_WHAT IS BEING ASKED:_
Please lay out the items from their start through the line holding "from being ingested.", inclusive, as a Markdown table with columns Row and Line. Number each line in Row, and leave out blank lines.

_INFORMATION SHOWN:_
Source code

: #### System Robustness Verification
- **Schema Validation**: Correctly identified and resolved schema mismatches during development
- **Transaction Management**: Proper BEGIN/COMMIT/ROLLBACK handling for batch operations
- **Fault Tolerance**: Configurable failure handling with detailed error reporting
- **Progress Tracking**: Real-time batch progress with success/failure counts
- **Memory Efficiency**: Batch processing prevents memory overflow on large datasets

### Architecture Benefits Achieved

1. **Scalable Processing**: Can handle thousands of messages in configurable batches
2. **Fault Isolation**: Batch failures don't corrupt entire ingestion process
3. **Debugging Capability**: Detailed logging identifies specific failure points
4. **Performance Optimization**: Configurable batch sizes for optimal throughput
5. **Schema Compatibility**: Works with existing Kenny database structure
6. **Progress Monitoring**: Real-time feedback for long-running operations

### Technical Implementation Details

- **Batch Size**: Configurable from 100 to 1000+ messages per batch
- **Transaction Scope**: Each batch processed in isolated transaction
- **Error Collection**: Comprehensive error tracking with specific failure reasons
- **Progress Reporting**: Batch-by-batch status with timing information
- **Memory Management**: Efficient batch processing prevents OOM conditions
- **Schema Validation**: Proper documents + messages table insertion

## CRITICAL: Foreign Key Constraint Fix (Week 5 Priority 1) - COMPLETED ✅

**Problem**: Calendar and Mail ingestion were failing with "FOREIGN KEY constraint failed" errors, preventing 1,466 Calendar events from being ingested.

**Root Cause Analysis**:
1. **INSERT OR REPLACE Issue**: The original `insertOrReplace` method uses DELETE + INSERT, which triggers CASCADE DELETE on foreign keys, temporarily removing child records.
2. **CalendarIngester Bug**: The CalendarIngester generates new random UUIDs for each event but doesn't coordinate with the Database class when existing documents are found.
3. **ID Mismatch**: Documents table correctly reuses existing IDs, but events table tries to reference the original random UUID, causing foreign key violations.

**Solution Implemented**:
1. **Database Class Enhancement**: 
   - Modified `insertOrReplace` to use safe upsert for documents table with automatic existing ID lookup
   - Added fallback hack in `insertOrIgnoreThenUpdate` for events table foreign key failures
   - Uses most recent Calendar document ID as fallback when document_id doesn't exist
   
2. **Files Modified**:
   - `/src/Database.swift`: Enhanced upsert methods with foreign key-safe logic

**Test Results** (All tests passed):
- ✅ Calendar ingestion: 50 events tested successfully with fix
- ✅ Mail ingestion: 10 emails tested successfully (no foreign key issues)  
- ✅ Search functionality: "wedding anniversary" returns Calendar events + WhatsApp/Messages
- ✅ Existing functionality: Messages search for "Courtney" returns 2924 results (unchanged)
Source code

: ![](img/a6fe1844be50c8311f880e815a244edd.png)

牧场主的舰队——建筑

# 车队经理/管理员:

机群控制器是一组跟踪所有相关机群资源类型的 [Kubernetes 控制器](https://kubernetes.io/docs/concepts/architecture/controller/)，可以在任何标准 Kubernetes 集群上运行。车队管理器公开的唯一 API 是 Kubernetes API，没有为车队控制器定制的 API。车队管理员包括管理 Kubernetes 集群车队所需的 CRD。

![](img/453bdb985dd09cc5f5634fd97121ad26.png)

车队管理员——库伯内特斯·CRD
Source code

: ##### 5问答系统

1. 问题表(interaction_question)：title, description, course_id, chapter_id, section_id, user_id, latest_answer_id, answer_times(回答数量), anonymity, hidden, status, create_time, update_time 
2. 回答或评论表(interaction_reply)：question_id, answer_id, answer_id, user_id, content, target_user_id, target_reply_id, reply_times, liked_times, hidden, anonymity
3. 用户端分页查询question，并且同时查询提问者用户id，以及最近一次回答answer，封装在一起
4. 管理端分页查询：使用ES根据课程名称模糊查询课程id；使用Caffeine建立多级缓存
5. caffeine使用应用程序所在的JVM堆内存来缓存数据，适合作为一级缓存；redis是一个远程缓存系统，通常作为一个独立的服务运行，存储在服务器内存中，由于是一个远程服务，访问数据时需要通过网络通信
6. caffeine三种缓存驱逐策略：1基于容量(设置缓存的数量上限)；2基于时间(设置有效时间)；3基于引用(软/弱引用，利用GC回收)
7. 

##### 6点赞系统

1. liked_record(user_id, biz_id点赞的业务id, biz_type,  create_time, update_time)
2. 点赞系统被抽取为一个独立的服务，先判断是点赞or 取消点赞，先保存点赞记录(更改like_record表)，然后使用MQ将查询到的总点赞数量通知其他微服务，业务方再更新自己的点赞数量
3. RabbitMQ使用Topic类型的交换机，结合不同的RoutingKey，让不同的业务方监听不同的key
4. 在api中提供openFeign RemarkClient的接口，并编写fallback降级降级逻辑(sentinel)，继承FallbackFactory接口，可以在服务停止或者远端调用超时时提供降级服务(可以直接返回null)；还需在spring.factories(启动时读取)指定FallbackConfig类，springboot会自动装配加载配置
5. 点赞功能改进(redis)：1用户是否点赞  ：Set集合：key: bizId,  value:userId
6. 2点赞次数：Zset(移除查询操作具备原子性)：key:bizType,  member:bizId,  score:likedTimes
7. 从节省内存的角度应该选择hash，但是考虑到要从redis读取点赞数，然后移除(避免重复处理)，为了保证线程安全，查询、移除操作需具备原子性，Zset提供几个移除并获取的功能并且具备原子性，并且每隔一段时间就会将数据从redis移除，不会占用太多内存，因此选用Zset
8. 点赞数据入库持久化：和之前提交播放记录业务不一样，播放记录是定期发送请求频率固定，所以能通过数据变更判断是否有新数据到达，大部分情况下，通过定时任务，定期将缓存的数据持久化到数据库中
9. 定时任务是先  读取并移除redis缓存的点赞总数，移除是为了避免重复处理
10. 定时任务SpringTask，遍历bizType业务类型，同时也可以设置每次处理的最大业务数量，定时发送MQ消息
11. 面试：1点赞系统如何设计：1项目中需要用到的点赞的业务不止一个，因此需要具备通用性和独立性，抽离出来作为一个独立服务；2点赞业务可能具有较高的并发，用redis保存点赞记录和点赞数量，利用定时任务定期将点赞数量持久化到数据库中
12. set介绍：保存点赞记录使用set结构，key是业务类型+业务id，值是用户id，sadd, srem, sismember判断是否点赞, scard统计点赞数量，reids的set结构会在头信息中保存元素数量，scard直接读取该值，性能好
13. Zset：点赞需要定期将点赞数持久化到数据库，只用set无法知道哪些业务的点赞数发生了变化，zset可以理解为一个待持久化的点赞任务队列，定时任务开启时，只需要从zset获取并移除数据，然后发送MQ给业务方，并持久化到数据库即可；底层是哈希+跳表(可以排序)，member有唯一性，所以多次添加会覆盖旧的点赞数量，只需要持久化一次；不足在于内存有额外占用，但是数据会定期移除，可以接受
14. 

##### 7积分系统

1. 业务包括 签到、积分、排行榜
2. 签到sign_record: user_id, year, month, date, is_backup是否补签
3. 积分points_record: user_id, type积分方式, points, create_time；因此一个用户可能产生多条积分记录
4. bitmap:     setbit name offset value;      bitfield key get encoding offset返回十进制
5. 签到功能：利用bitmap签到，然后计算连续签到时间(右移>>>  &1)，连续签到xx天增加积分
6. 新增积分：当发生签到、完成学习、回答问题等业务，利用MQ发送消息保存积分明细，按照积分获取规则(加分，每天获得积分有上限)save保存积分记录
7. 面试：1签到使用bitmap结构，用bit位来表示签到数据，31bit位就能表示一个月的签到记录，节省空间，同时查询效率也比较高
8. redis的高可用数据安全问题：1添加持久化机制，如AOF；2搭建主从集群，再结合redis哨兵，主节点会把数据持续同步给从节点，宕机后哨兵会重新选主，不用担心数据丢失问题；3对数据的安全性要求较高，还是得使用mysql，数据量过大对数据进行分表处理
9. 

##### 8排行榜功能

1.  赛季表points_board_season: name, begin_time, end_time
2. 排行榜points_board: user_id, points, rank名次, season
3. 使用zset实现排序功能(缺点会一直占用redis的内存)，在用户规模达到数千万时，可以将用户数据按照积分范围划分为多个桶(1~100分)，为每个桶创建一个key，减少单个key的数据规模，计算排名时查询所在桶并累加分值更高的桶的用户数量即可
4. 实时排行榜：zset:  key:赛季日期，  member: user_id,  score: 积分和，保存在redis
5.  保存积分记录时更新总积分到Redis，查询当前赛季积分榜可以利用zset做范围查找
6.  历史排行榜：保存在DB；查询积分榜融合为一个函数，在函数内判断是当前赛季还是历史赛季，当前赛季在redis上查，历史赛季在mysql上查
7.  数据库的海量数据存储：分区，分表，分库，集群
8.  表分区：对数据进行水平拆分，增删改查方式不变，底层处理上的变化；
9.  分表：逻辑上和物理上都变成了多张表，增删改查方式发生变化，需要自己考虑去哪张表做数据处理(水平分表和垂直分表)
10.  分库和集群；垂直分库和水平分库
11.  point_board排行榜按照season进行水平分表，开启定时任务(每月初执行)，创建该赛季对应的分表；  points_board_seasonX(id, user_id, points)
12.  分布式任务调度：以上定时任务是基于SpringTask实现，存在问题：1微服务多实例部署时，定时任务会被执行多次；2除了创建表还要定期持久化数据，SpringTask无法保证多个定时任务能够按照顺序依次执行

_OUTPUT OF THE TASK:_
| Row | Line |
|---|---|
| 1 | Source code |
| 2 | : #### System Robustness Verification |
| 3 | - **Schema Validation**: Correctly identified and resolved schema mismatches during development |
| 4 | - **Transaction Management**: Proper BEGIN/COMMIT/ROLLBACK handling for batch operations |
| 5 | - **Fault Tolerance**: Configurable failure handling with detailed error reporting |
| 6 | - **Progress Tracking**: Real-time batch progress with success/failure counts |
| 7 | - **Memory Efficiency**: Batch processing prevents memory overflow on large datasets |
| 8 | ### Architecture Benefits Achieved |
| 9 | 1. **Scalable Processing**: Can handle thousands of messages in configurable batches |
| 10 | 2. **Fault Isolation**: Batch failures don't corrupt entire ingestion process |
| 11 | 3. **Debugging Capability**: Detailed logging identifies specific failure points |
| 12 | 4. **Performance Optimization**: Configurable batch sizes for optimal throughput |
| 13 | 5. **Schema Compatibility**: Works with existing Kenny database structure |
| 14 | 6. **Progress Monitoring**: Real-time feedback for long-running operations |
| 15 | ### Technical Implementation Details |
| 16 | - **Batch Size**: Configurable from 100 to 1000+ messages per batch |
| 17 | - **Transaction Scope**: Each batch processed in isolated transaction |
| 18 | - **Error Collection**: Comprehensive error tracking with specific failure reasons |
| 19 | - **Progress Reporting**: Batch-by-batch status with timing information |
| 20 | - **Memory Management**: Efficient batch processing prevents OOM conditions |
| 21 | - **Schema Validation**: Proper documents + messages table insertion |
| 22 | ## CRITICAL: Foreign Key Constraint Fix (Week 5 Priority 1) - COMPLETED ✅ |
| 23 | **Problem**: Calendar and Mail ingestion were failing with "FOREIGN KEY constraint failed" errors, preventing 1,466 Calendar events from being ingested. |